Pushing Python toward C speeds with SIMD

In fields like data science and image processing, running time-intensive computations in a for loop iterating over an array is essential, and in a language like Python, receiving a runtime error due to some array shape mismatch hours into a computation is inexcusable, though all too commonplace. Speeding up array computations in Python code can always provide huge benefits in both research and industry, so I was thrilled to learn about Numba, a JIT compiler for Python code with a focus on optimizing NumPy.

Numba works by outputting LLVM instructions for functions with a special decorator, and calling those pre-compiled functions in place of running the Python interpreter in the function body. What I find to be one of the coolest features of Numba is its ability to translate some loops into vector instructions, also called SIMD instructions, meaning "Single Instruction, Multiple Data."

SIMD is a variety of "data parallelism" that works when applying the same instruction to every element in an array. Instead of applying the instruction to the first element of the array, then the second, then the third, etc., a program that is vectorized/uses SIMD instructions will work on 4, 8, 16 or more elements of the array with a single instruction.

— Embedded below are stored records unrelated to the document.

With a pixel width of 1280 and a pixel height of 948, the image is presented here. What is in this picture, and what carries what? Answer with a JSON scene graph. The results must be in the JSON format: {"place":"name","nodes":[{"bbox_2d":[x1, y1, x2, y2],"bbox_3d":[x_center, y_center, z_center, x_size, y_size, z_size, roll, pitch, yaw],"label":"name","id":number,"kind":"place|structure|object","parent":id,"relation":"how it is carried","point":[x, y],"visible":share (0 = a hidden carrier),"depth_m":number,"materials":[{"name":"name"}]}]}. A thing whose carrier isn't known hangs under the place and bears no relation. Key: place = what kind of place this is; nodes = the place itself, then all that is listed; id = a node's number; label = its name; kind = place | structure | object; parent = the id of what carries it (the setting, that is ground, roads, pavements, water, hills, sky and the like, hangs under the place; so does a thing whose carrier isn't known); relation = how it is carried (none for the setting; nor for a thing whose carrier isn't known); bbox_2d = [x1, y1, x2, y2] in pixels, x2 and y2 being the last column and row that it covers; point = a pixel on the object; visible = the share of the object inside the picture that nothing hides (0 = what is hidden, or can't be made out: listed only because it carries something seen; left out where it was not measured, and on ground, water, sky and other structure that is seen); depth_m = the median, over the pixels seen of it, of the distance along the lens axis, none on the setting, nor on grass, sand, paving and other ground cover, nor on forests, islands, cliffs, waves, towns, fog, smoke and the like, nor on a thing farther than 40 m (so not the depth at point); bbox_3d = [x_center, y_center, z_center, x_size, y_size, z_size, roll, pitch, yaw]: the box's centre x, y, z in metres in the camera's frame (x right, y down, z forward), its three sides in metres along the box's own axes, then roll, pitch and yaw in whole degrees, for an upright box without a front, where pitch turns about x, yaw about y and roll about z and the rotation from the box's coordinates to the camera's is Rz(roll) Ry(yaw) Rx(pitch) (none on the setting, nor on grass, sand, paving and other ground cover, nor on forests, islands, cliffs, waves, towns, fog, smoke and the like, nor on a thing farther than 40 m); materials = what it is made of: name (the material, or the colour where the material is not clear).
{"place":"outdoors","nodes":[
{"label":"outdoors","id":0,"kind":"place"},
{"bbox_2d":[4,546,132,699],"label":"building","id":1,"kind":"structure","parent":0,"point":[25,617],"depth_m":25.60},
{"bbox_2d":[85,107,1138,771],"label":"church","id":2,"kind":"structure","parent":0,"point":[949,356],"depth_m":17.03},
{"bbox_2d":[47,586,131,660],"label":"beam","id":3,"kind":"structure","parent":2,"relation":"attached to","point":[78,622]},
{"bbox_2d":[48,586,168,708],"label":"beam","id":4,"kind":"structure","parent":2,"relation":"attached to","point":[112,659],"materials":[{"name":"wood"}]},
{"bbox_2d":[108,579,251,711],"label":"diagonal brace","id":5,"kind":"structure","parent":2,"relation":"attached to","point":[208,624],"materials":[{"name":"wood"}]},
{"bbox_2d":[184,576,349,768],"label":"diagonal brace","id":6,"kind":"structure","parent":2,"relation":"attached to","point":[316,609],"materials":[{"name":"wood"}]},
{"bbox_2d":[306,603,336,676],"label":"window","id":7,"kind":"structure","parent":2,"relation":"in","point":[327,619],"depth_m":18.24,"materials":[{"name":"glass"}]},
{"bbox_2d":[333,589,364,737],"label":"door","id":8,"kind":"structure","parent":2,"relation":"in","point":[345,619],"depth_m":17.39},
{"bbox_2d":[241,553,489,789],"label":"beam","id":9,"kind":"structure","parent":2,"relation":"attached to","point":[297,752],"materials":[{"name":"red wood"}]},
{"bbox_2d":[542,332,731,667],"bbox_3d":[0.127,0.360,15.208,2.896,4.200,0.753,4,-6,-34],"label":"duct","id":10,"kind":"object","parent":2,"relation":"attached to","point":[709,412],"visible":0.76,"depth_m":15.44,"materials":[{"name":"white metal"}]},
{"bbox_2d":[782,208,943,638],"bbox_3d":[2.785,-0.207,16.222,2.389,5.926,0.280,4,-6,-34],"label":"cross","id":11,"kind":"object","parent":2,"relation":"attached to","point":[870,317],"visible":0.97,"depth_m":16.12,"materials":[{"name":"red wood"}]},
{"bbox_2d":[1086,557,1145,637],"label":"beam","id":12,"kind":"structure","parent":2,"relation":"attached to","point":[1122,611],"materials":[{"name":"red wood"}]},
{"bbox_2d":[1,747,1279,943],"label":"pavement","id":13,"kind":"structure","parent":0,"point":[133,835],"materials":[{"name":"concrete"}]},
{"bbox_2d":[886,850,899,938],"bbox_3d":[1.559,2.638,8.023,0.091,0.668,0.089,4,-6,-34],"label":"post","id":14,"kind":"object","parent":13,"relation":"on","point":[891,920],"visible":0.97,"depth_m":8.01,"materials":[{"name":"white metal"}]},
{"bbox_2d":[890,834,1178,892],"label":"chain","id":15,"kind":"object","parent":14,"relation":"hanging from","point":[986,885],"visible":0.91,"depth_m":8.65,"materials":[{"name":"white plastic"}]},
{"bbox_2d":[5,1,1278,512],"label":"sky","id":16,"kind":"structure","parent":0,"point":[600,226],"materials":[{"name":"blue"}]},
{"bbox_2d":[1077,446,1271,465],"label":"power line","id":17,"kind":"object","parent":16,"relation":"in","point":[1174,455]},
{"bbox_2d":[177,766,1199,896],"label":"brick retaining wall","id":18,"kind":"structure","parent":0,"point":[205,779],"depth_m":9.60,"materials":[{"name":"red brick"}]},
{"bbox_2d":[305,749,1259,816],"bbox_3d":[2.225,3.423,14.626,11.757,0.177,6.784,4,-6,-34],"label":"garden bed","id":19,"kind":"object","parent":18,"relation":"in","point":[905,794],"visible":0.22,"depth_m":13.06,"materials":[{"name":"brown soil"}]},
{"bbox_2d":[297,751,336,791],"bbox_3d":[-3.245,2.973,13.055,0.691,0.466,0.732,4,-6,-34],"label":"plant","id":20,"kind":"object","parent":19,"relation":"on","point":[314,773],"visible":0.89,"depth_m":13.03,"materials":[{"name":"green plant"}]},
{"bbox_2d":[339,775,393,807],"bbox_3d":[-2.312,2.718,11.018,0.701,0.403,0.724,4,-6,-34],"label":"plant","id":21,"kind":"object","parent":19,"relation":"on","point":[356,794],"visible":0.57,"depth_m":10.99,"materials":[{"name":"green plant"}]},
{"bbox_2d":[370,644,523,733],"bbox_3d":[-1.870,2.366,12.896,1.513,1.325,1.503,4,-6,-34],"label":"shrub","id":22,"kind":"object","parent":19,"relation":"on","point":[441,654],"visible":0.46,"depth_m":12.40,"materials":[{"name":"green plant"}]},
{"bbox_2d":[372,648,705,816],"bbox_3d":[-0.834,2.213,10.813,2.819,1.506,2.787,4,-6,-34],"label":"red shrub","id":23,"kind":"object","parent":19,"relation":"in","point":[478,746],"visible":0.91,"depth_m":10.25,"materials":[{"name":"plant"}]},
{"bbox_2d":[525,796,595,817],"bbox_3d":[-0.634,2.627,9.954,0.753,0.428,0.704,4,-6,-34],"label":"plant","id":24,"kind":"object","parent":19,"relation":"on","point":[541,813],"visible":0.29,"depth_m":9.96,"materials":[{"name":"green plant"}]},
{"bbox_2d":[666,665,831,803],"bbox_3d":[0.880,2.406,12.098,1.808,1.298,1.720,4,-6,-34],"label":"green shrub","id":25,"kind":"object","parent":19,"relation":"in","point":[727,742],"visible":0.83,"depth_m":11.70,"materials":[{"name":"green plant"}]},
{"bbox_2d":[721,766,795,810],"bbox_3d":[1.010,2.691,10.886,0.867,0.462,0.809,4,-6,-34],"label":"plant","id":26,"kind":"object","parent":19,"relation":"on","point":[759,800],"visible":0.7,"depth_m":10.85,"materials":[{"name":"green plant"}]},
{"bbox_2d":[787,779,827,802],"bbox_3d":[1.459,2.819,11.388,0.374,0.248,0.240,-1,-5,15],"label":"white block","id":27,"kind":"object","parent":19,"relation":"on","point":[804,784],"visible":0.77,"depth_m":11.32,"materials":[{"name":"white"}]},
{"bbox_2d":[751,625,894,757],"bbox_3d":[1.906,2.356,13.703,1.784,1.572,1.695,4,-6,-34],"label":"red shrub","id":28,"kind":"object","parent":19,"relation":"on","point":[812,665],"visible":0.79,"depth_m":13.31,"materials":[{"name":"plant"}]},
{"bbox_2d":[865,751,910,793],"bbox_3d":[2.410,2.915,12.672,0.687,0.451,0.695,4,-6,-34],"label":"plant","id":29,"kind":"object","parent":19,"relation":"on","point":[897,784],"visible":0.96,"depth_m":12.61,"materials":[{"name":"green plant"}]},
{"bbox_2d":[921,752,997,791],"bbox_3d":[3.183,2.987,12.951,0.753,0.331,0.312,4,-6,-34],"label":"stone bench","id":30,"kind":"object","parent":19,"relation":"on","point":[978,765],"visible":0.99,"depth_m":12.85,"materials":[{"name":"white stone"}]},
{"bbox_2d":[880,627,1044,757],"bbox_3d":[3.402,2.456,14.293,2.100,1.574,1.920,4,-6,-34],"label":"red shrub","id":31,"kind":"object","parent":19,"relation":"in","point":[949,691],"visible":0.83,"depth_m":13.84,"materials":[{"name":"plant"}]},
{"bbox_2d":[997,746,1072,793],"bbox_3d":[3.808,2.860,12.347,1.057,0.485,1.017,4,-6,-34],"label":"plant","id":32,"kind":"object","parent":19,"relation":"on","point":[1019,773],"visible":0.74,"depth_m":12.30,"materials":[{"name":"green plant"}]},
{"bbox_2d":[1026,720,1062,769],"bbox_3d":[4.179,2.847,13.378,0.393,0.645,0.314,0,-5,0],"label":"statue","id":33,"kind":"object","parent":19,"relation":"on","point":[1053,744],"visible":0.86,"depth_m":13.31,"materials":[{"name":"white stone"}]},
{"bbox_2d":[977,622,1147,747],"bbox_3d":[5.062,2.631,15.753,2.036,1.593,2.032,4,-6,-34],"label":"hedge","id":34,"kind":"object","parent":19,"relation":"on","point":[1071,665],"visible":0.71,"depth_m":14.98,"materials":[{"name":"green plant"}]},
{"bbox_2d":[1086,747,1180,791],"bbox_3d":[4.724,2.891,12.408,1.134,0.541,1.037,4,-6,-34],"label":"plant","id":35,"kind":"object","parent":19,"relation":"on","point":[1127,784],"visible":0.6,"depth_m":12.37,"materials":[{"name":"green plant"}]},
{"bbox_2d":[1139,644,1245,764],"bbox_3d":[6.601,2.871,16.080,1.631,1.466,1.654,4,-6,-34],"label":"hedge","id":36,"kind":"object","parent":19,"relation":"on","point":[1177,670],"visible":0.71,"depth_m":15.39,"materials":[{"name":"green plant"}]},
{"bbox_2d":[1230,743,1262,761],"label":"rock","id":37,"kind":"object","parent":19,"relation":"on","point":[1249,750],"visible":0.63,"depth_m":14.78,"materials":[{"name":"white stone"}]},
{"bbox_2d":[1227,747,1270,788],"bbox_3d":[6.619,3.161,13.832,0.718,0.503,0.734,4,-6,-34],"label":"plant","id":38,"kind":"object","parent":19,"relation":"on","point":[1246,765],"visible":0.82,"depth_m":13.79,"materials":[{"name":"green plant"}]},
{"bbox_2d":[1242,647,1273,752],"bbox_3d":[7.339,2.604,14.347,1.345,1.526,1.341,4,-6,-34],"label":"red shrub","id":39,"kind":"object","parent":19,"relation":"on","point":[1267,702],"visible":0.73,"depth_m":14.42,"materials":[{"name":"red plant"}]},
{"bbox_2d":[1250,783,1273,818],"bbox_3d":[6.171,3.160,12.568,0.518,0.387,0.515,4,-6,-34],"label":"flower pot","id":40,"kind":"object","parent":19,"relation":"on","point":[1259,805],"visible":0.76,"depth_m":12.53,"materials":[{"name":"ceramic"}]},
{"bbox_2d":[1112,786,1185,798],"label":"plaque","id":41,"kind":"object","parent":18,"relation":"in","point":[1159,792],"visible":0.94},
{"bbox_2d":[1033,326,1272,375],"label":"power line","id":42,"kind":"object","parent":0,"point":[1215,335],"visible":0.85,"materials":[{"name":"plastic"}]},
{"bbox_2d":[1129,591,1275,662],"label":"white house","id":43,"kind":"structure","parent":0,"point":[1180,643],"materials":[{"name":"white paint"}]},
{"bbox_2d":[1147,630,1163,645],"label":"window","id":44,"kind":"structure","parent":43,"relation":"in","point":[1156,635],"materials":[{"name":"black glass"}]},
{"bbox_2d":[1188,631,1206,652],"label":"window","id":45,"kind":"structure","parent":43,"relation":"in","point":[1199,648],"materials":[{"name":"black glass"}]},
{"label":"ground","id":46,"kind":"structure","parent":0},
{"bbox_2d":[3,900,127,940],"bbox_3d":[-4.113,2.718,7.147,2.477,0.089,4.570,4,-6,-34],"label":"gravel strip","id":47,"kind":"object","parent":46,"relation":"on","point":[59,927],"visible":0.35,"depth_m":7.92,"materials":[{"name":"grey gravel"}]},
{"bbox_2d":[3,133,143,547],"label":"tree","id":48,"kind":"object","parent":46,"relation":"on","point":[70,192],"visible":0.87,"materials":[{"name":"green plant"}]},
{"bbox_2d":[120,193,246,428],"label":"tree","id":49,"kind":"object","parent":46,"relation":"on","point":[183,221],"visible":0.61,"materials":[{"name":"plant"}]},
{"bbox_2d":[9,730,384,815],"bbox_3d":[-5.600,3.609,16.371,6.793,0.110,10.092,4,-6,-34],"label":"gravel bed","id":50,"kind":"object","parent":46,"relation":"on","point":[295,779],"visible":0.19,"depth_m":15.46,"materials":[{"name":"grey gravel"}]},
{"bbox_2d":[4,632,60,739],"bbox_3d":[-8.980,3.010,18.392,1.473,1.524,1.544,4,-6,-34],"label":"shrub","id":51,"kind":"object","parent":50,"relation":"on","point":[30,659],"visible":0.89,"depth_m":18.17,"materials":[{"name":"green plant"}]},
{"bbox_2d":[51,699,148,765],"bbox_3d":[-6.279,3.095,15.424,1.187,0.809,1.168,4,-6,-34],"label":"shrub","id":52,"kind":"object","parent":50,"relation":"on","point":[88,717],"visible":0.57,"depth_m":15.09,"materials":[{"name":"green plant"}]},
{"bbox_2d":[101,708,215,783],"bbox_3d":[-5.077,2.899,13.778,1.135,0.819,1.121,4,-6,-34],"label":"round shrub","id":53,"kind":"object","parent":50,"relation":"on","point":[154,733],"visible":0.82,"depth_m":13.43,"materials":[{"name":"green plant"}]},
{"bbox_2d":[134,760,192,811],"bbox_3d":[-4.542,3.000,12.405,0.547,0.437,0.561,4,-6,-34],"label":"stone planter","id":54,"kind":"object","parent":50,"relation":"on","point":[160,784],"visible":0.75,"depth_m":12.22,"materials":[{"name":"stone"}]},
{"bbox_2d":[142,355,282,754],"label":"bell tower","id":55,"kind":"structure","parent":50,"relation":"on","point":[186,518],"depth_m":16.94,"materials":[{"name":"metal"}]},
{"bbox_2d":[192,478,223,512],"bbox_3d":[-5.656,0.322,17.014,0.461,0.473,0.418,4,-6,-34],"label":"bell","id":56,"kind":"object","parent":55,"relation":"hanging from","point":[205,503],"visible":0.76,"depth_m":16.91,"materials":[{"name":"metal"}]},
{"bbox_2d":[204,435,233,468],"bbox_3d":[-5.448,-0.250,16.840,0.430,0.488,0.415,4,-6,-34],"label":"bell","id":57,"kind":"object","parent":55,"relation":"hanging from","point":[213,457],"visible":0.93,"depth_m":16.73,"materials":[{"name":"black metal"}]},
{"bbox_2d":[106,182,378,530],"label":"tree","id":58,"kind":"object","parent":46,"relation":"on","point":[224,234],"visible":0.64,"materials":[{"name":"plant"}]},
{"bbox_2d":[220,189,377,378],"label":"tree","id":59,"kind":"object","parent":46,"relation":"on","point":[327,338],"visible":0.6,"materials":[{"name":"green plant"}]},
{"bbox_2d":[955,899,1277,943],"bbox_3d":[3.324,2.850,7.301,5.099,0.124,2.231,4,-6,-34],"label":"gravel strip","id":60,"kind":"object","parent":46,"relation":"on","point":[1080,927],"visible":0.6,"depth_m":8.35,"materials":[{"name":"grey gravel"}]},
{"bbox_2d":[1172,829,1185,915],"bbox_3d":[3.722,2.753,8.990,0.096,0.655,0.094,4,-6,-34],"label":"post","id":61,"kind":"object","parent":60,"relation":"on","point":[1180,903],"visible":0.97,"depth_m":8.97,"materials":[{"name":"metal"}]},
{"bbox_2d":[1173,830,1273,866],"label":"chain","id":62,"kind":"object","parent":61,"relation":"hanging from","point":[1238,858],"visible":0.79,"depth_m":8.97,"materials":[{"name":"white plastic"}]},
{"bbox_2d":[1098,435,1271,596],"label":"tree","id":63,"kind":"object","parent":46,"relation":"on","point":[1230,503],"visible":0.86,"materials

Let's compile an example program using Numba, which sums all elements of an array.

1
2
3
4
5
6
@jit(nopython=True)
def arr_sum(arr):
    total = 0
    for i in range(arr.shape[0]):
        total += arr[i]
    return total

This function takes a NumPy array as an argument, and rather than call NumPy's built in np.sum, it runs an explicit for loop iterating over each element. The nopython=True argument to the @jit decorator tells Numba to disallow calls to the Python interpreter.

Numba compiles this for loop to LLVM, which does its own semantic analysis. When LLVM recognizes a for loop performing the same operation to every element in the array, it invokes auto-vectorization to output SIMD instructions.

I'll include the below excerpt of the actual assembly output just to give a flavor of what the compiled output looks like. The important thing to keep in mind here is simply that the vector registers in Intel architectures are always named %xmm and %ymm, and the instructions operating on vector registers have names always starting with v like vpaddq, vpmovzxdq, and vpxor. Seeing this in our assembly output, we know that our program is running with SIMD parallelism!

1
2
3
4
5
6
7
LBB0_6:
	subq	%rcx, %rsi
	vpxor	%xmm0, %xmm0, %xmm0
	xorl	%edx, %edx
	vpxor	%xmm1, %xmm1, %xmm1
	vpxor	%xmm2, %xmm2, %xmm2
	vpxor	%xmm3, %xmm3, %xmm3

Let's take a look at how effective Numba JIT-compilation with SIMD parallelism is on the array sum program in comparison with a vanilla Python for loop, or with np.sum().

This shows in microseconds the average run time over 1000 iterations of summing integers in a 65,000-length array. We see that using NumPy's sum() function already provides a huge performance improvement over vanilla Python, and Numba with an explicit for loop is even faster. If the programmer leaves in a np.sum() inside a Numba JIT-compiled function, however, since LLVM does not know how to optimize NumPy functions, the program actually performs worse than if it had not been JIT-compiled and just used vanilla NumPy.

I also wanted to compare against implementations of the same program in C, and in C using the __m128i _mm_add_epi32(__m128i a, __m128i b) Intel intrinsic to vectorize the program to sum 4 array entries at a time. The Numba JIT-compiled vectorized array sum actually comes very close to achieving vanilla C speeds! Using the SIMD intrinsics in C brings us even closer to the hardware though, resulting in the fastest version of array sum as expected.

The idea that hardware sits mostly dormant on my system that, in the right scenario, can speed up computation on my machine simply by having the compiler output a different instruction fascinates me. Numba provides a very accessible interface for trying out SIMD without the complexity of programming using intrinsics that I would highly encourage anyone interested in speeding up their Python computations to try out.